▶ TASK PROMPT
With the pictures left out, output the records below exactly.

######

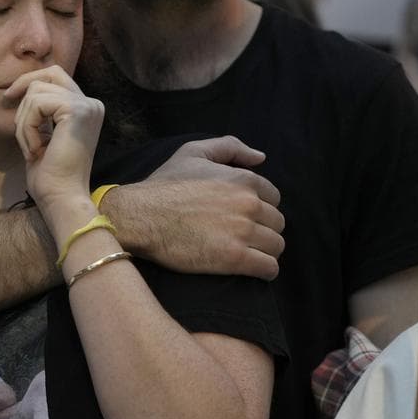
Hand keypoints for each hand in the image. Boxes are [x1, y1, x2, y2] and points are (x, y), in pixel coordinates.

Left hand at [4, 66, 103, 205]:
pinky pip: (36, 105)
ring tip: (31, 148)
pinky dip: (27, 127)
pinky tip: (35, 149)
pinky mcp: (77, 111)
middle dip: (24, 86)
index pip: (56, 77)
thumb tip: (21, 89)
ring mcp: (87, 106)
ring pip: (36, 92)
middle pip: (50, 73)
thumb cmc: (50, 175)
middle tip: (7, 101)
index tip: (9, 96)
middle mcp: (91, 103)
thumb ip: (40, 111)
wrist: (62, 197)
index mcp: (86, 109)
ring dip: (23, 121)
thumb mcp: (43, 135)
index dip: (30, 82)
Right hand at [104, 136, 285, 279]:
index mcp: (244, 180)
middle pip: (276, 223)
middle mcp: (249, 204)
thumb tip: (260, 157)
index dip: (260, 207)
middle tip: (242, 236)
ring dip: (265, 251)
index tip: (243, 216)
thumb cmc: (165, 184)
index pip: (273, 198)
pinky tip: (252, 268)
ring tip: (247, 253)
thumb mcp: (193, 152)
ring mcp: (243, 232)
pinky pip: (268, 268)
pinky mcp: (234, 258)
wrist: (140, 216)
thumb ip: (230, 148)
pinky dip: (264, 270)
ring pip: (276, 246)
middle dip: (263, 229)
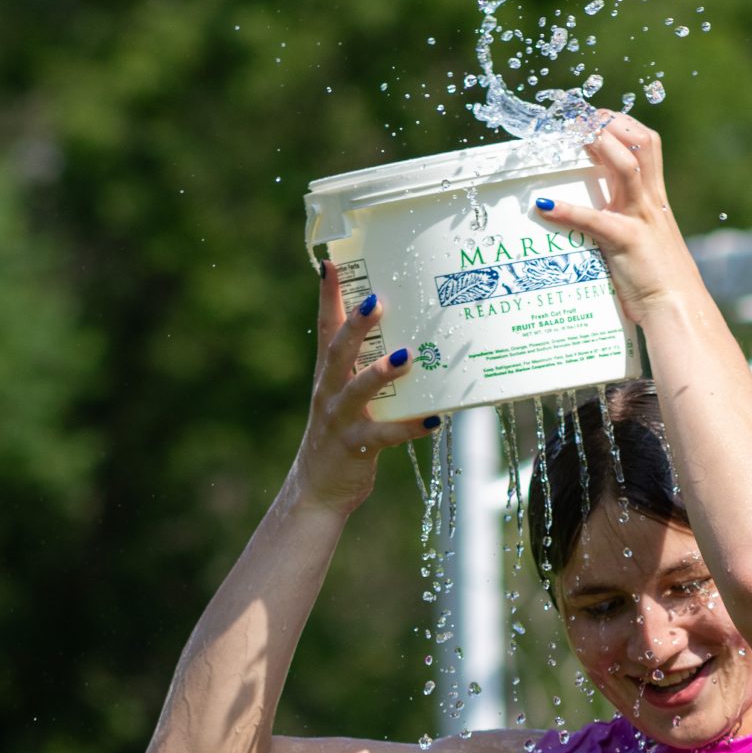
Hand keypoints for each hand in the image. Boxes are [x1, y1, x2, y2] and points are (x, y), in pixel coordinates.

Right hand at [290, 263, 440, 515]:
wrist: (317, 489)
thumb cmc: (339, 436)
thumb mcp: (343, 397)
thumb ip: (362, 370)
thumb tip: (402, 339)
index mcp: (326, 375)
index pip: (325, 328)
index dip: (327, 296)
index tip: (330, 263)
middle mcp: (328, 392)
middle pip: (339, 350)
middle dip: (357, 324)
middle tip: (377, 300)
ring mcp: (339, 419)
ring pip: (358, 390)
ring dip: (382, 373)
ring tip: (407, 357)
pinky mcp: (356, 447)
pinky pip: (385, 435)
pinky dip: (410, 428)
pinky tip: (434, 421)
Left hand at [533, 113, 702, 324]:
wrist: (679, 309)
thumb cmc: (660, 283)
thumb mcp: (646, 244)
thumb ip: (626, 227)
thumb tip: (598, 224)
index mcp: (654, 199)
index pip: (646, 144)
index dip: (621, 124)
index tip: (595, 118)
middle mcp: (649, 202)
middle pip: (641, 142)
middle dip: (611, 122)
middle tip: (580, 119)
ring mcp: (640, 220)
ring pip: (627, 166)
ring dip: (598, 144)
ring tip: (570, 137)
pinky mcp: (626, 243)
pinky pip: (595, 220)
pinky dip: (568, 210)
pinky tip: (544, 206)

######

▶ RESPONSE TO THE TASK
Hand keypoints for each hand in the image. Boxes are [x1, y1, x2, y2] and points are (x, y), in pixel coordinates.

Left hand at [4, 66, 103, 205]:
pinky pip: (36, 105)
ring tip: (31, 148)
pinky dip: (27, 127)
pinky tip: (35, 149)
pinky mcp: (77, 111)
middle dip: (24, 86)
index pip: (56, 77)
thumb tip: (21, 89)
ring mcp: (87, 106)
ring pip: (36, 92)
middle pip: (50, 73)
thumb cmc: (50, 175)
middle tip: (7, 101)
index tip: (9, 96)
middle mcp: (91, 103)
thumb ip: (40, 111)
wrist: (62, 197)
index mcp: (86, 109)
ring dip: (23, 121)
thumb mcp: (43, 135)
index dip: (30, 82)
Right hand at [104, 136, 285, 279]:
index mcp: (244, 180)
middle pip: (276, 223)
middle mcp: (249, 204)
thumb tip: (260, 157)
index dip: (260, 207)
middle tip: (242, 236)
ring dip: (265, 251)
index tip: (243, 216)
thumb cmc: (165, 184)
index pip: (273, 198)
pinky tip: (252, 268)
ring tip: (247, 253)
thumb mcp: (193, 152)
ring mcp: (243, 232)
pinky pip: (268, 268)
pinky mcp: (234, 258)
wrist: (140, 216)
thumb ip: (230, 148)
pinky dip: (264, 270)
ring pip: (276, 246)
middle dip: (263, 229)
Hand keypoints for each hand in the image. Boxes are [x1, y1, x2, y2] and points are (x, y), in pixel coordinates.

Right hand at [290, 263, 440, 515]:
wrist: (317, 489)
thumb cmc: (339, 436)
thumb mcp: (343, 397)
thumb ip: (362, 370)
thumb tip: (402, 339)
index mcp: (326, 375)
index pip: (325, 328)
index dip: (327, 296)
index tip: (330, 263)
middle mcp: (328, 392)
middle pip: (339, 350)
middle dip: (357, 324)
middle tip: (377, 300)
ring mcp: (339, 419)
ring pip: (358, 390)
ring dip: (382, 373)
ring tip: (407, 357)
pinky mcp: (356, 447)
pinky pip: (385, 435)
pinky dip: (410, 428)
pinky tip: (434, 421)
Left hand at [533, 113, 702, 324]:
wrist: (679, 309)
thumb cmc: (660, 283)
thumb mcp: (646, 244)
thumb ip: (626, 227)
thumb tip: (598, 224)
index mcp: (654, 199)
index pip: (646, 144)
index dip: (621, 124)
index tip: (595, 118)
middle mcp: (649, 202)
middle pip: (641, 142)
middle dip: (611, 122)
middle tip: (580, 119)
ring mcp: (640, 220)
ring pip: (627, 166)
ring dip: (598, 144)
ring tip: (570, 137)
pinky mcp: (626, 243)
pinky pip: (595, 220)
pinky dip: (568, 210)
pinky tip: (544, 206)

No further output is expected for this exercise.